(Dataset entries)

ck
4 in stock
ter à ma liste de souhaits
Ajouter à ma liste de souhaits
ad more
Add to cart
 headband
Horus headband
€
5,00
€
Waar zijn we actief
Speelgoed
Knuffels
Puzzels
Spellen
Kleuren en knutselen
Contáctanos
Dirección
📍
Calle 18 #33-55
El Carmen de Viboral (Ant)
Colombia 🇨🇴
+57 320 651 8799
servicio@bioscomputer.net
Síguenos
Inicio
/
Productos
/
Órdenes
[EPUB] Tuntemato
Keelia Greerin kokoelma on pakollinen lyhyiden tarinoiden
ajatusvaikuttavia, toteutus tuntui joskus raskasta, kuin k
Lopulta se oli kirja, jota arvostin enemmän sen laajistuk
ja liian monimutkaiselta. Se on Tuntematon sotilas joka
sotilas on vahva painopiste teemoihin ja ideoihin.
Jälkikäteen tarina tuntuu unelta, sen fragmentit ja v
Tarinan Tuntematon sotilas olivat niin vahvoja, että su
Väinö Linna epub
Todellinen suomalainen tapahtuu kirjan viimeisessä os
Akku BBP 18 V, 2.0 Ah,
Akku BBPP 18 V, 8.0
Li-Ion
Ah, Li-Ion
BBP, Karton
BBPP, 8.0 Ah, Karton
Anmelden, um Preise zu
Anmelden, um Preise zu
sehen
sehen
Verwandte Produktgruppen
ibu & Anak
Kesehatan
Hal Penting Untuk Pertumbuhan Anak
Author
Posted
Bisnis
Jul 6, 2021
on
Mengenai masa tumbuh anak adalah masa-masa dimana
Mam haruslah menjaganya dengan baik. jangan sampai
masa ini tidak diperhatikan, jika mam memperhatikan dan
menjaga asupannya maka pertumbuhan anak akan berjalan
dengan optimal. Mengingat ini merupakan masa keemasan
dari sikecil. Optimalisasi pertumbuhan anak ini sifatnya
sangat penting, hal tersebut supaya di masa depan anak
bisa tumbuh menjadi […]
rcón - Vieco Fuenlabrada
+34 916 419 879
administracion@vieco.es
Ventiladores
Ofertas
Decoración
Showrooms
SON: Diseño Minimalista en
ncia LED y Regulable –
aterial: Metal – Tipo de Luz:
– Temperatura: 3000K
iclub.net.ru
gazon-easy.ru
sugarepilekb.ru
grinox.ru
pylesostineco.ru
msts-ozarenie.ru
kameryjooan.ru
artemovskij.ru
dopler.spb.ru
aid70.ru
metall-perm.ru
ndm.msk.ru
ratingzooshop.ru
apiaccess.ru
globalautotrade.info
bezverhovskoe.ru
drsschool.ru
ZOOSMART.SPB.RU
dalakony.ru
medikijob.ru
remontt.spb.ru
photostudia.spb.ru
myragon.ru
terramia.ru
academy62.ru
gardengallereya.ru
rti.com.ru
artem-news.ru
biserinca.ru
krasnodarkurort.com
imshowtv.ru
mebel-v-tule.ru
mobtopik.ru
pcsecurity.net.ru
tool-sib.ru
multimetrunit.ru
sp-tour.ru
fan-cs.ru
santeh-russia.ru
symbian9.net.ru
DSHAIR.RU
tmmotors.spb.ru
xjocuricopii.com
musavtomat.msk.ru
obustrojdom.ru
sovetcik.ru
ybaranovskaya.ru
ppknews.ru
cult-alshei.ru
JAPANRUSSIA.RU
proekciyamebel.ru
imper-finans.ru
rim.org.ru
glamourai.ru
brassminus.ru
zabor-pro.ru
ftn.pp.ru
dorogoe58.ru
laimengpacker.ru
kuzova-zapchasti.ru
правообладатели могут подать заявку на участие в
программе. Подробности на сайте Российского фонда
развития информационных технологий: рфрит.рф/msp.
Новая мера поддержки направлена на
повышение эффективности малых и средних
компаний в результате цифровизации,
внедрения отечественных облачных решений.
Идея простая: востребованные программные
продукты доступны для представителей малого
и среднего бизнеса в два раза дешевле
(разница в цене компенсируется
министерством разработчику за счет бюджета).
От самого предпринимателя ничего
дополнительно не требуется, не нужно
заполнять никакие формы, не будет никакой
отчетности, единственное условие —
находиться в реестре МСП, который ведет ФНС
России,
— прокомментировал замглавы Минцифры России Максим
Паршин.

● **TRY IT**:
In the entries, some lines may contain the word "masa". Give how many do, as a number by itself.

● **TASK RESPONSE**:
4